Fidelity has since announced sharp reductions of holdings in oil companies targeted by human-rights activists for their ties to Sudan's rulers.

Clements praised actress Mia Farrow, good will ambassador for the United Nations Children's Fund, for her recent public effort to place pressure on filmmaker Stephen Spielberg in regard to China's role in the Darfur Genocide.

Farrow's open letter to Spielberg in the Wall Street Journal motivated the filmmaker to call on the Chinese government to alter its policies on Darfur. Spielberg has been engaged by the Chinese government as their artistic advisor for the 2008 Olympic Games in Beijing.

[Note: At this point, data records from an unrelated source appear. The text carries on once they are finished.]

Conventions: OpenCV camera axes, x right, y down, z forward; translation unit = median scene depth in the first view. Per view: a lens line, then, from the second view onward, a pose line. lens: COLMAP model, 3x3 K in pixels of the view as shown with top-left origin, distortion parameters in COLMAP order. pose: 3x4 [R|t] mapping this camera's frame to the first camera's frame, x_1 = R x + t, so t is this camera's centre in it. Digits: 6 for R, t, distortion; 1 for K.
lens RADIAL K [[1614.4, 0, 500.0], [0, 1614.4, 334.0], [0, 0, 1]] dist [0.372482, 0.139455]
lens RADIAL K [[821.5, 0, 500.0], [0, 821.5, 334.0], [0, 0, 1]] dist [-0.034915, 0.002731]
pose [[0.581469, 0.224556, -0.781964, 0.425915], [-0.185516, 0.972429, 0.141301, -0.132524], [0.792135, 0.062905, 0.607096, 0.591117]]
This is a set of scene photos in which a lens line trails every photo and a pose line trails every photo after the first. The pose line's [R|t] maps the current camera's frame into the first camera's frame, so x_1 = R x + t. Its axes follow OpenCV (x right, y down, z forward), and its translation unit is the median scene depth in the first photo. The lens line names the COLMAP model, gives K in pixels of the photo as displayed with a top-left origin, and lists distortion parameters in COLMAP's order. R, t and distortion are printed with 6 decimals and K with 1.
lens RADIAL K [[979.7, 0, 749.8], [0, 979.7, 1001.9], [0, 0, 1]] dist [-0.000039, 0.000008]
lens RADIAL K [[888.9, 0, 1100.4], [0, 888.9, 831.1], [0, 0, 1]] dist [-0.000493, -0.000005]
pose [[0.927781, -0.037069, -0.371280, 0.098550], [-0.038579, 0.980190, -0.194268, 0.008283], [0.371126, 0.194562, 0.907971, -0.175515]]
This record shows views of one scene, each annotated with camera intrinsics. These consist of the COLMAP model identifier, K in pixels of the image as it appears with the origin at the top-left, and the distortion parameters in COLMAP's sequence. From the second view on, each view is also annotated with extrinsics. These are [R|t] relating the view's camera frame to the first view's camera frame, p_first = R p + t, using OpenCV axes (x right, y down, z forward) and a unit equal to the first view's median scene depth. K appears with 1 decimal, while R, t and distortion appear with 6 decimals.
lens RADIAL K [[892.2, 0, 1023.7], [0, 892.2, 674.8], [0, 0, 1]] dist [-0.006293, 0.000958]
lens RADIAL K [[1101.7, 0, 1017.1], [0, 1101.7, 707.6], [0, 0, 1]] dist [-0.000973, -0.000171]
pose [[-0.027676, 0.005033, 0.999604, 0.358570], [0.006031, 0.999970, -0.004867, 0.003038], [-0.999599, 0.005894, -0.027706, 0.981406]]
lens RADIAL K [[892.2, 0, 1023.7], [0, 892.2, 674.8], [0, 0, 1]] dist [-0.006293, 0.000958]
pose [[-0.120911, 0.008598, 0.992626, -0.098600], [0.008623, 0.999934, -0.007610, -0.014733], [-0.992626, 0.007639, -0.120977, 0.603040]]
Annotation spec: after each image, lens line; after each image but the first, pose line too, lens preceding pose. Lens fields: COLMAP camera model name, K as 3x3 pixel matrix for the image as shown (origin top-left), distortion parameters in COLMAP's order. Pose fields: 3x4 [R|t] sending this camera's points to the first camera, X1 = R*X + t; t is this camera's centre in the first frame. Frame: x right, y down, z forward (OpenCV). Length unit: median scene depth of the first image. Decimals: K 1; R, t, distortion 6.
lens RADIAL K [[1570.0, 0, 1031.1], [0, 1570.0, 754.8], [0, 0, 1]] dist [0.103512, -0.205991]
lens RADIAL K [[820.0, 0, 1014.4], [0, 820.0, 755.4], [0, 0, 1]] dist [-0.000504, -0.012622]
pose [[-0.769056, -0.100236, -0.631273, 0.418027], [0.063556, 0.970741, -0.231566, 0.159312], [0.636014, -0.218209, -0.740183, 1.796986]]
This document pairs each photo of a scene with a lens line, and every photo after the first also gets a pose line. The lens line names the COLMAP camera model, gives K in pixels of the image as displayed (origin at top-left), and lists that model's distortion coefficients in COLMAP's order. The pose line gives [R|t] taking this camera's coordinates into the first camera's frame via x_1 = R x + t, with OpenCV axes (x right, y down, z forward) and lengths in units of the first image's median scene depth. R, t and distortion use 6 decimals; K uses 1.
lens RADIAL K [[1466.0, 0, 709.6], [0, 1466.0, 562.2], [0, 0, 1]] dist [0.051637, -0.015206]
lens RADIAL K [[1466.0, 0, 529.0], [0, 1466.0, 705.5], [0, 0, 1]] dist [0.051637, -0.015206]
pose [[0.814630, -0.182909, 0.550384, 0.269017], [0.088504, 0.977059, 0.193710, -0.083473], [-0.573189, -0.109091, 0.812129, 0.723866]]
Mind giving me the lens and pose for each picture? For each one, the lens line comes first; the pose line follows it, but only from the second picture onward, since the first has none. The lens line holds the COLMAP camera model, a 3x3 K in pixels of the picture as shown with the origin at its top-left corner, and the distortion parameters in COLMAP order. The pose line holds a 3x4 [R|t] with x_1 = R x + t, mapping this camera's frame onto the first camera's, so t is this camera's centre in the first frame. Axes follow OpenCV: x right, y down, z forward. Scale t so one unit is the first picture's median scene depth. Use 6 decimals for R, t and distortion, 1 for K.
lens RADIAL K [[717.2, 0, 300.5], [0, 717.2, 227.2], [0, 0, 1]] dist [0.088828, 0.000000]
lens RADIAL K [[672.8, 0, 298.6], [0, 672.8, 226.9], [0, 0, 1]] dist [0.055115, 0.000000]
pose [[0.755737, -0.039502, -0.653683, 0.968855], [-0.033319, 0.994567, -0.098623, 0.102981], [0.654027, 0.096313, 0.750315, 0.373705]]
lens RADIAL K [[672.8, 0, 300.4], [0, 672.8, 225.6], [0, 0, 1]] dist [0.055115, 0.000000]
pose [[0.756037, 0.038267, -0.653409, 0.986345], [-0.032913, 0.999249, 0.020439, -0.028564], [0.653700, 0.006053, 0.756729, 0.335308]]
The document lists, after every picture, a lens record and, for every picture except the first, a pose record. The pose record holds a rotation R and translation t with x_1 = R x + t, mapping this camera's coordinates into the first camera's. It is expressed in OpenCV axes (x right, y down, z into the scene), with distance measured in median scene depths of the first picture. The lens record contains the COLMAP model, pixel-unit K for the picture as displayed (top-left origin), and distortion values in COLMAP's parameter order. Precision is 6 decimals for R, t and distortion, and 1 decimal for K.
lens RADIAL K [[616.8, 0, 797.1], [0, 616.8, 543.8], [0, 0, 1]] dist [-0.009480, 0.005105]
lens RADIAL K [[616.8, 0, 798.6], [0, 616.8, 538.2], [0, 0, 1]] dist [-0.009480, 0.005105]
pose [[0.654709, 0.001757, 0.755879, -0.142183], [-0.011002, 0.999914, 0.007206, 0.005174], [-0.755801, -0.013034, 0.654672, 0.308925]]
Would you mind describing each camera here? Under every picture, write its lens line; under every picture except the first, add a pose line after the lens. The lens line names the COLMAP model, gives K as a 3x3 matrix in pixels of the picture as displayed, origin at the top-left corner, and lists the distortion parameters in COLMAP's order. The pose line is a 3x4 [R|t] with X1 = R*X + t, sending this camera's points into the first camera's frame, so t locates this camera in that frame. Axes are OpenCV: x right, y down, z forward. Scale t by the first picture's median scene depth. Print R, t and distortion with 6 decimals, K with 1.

Spielberg subsequently sent a letter to Chinese President Hu Jintao condemning the killings in Darfur and asking the Chinese government to use its influence in the region "to bring an end to the human suffering there," according to Spielberg spokesman, Marvin Levy.

China soon dispatched an envoy to Darfur to address the issue, which earlier had led some to dub the Beijing Games the "Genocide Olympics."

"Clearly the Chinese were fearful enough of all of you to do something," Clements told the assembled activists.

Clements called the Olympics "our greatest leverage" on behalf of the Darfurians, "but we must act quickly," he said.

"We clearly have some kind of hands-off policy," said Clements of the U.S. government's response to Darfur. " We must do something about that."

He said, "The people in Darfur need us. We have to call for justice, and that means calling people to account before the International Criminal Court of Justice."

Speakers representing other groups included Emily Gottfried, area director of the American Jewish Committee in Oregon, and Marty Frommer and Katy-Jay Scott, both of the Portland Coalition for Genocide Awareness.

Holocaust survivor Alter Wiener of Portland, author of the recent Holocaust memoir "From a Name to a Number," also addressed the crowd.

"'Never again' rings hollow today," said Wiener of the phrase Jews have used since the end of World War II in response to the Nazi Holocaust.

"By what criteria are the people in Darfur inferior? Why does no one come to rescue the people in Darfur today?" asked Wiener. "The people in Darfur today look as I did then," he said, recalling his condition as a survivor. "I suffered from anti-Semitism. In Darfur they suffer from anti-humanism."

Others taking part in the rally included a group of seven young African-style drummers from North Portland's Open Meadow Middle School under the direction of teacher Tab Waterman and Alex Addy of Homowo, the African Arts and Culture group established by Addy's father, famed African drummer Obo Addy.